# PA FE Exam Results Oct 2010



## Pittsurgh_Civil (Dec 14, 2010)

Hello,

I have been anxiously awaiting the results for the FE exam for Oct 2010 that I took in PA. I have a few questions:

When can I expect to get the results?

How will the results be issued (mail or e-mail)?

Is there a spreadsheet that has past years result release dates?

Thanks for any help!


----------



## CAMPNS (Dec 14, 2010)

http://www.licensepa.state.pa.us/

Good luck, look for your name. If you know someone else that taken the exam at the same time search for theirs as well.


----------



## megavar (Dec 23, 2010)

CAMPNS said:


> http://www.licensepa.state.pa.us/
> Good luck, look for your name. If you know someone else that taken the exam at the same time search for theirs as well.



Got my FE results last year on Jan 4th in the mail. Passed.
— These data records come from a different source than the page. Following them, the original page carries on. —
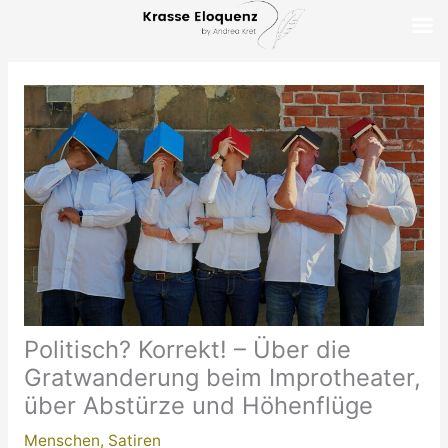
Zum
Inhalt
springen
Politisch? Korrekt! – Über die
Gratwanderung beim Improtheater,
über Abstürze und Höhenflüge
Menschen
,
Satiren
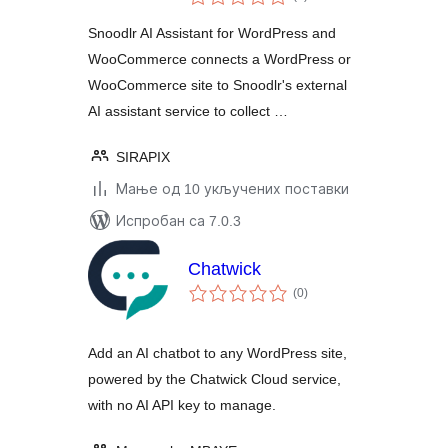
оцена
Snoodlr AI Assistant for WordPress and
WooCommerce connects a WordPress or
WooCommerce site to Snoodlr's external
AI assistant service to collect …
SIRAPIX
Мање од 10 укључених поставки
Испробан са 7.0.3
Chatwick
укупних
(0
)
оцена
Add an AI chatbot to any WordPress site,
powered by the Chatwick Cloud service,
with no AI API key to manage.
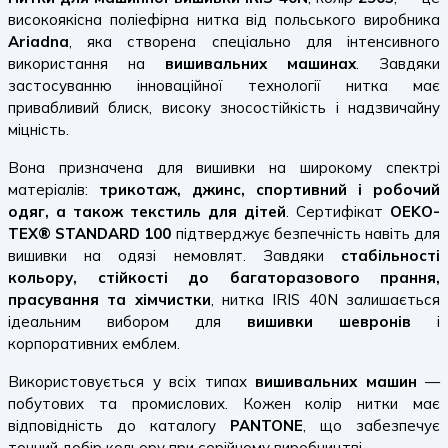
високоякісна поліефірна нитка від польського виробника
Ariadna
, яка створена спеціально для інтенсивного
використання на
вишивальних машинах
. Завдяки
застосуванню інноваційної технології нитка має
привабливий блиск, високу зносостійкість і надзвичайну
міцність.
Вона призначена для вишивки на широкому спектрі
матеріалів:
трикотаж, джинс, спортивний і робочий
одяг, а також текстиль для дітей
. Сертифікат
OEKO-
TEX® STANDARD 100
підтверджує безпечність навіть для
вишивки на одязі немовлят. Завдяки
стабільності
кольору, стійкості до багаторазового прання,
прасування та хімчистки
, нитка IRIS 40N залишається
ідеальним вибором для
вишивки шевронів
і
корпоративних емблем.
Використовується у всіх типах
вишивальних машин
—
побутових та промислових. Кожен колір нитки має
відповідність до каталогу
PANTONE
, що забезпечує
точний добір кольору при серійному виробництві.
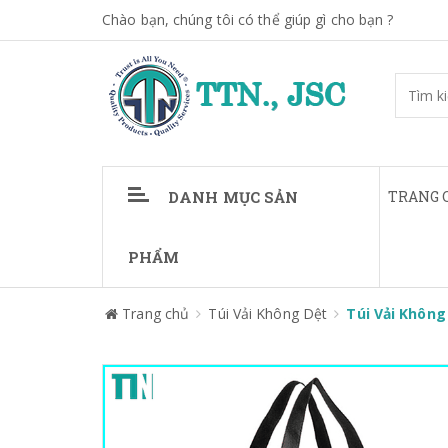
Chào bạn, chúng tôi có thể giúp gì cho bạn ?
DANH MỤC SẢN
TRANG 
PHẨM
Trang chủ
Túi Vải Không Dệt
Túi Vải Không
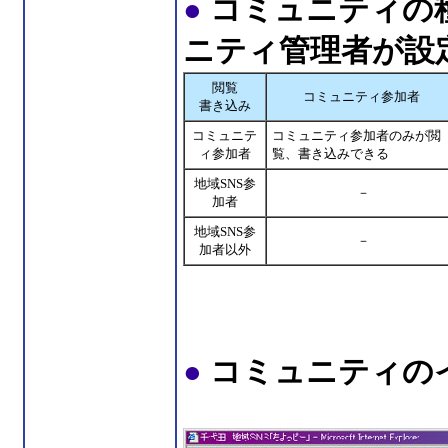
●
コミュニティの
ニティ管理者が設
閲覧
コミュニティ参加者
書き込み
コミュニテ
コミュニティ参加者のみが閲
ィ参加者
覧、書き込みできる
地域SNS参
－
加者
地域SNS参
－
加者以外
●
コミュニティの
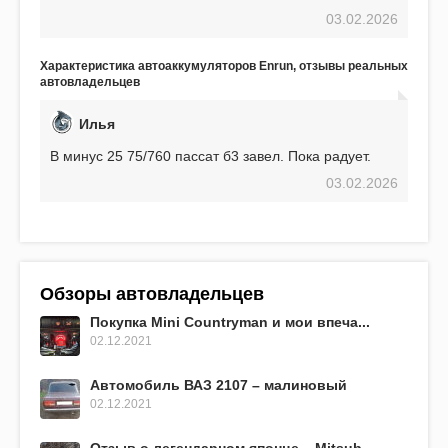
проблем. И тем не менее, за весь период
03.02.2026
использования не было ни единой поломки,
связанной с аккумулятором. Прекрасный
аккумулятор! Недавно установил новый АКОМ +
Характеристика автоаккумуляторов Enrun, отзывы реальных
EFB 75. Судя по характеристикам, он даже
автовладельцев
превосходит предыдущую модель.
Илья
В минус 25 75/760 пассат б3 завел. Пока радует.
03.02.2026
Обзоры автовладельцев
Покупка Mini Countryman и мои впеча...
02.12.2021
Автомобиль ВАЗ 2107 – малиновый
02.12.2021
Отзыв о легендарном японце – Mitsub...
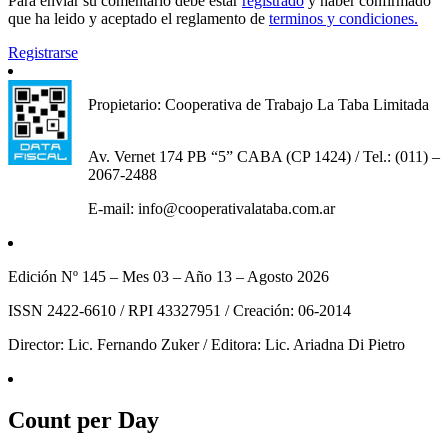
Para enviar su comentario debe estar
registrado
y haber confirmado
que ha leido y aceptado el reglamento de
terminos y condiciones.
Registrarse
Propietario: Cooperativa de Trabajo La Taba Limitada
Av. Vernet 174 PB “5” CABA (CP 1424) / Tel.: (011) –
2067-2488
E-mail: info@cooperativalataba.com.ar
Edición Nº 145 – Mes 03 – Año 13 – Agosto 2026
ISSN 2422-6610 / RPI 43327951 / Creación: 06-2014
Director: Lic. Fernando Zuker / Editora: Lic. Ariadna Di Pietro
Count per Day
Now waiting for Oct 2010 PE results.

good luck to you!


----------



## Pittsurgh_Civil (Dec 23, 2010)

I was looking at the NCCES website and it said that they will send an e-mail when the results are ready.


----------



## elyse613 (Dec 25, 2010)

My impression is that PA (like VA, where I live) is still in the dark ages and sends letters... last year it looks like they sent them the first week of January, maybe it will be a year earlier this year???


----------



## BeckfromPA (Jan 6, 2011)

I received my notification email from "[email protected]" then had to log into the ncees site.

I took the mechanical exam ... and passed.

I got the great news yesterday. arty-smiley-048:


----------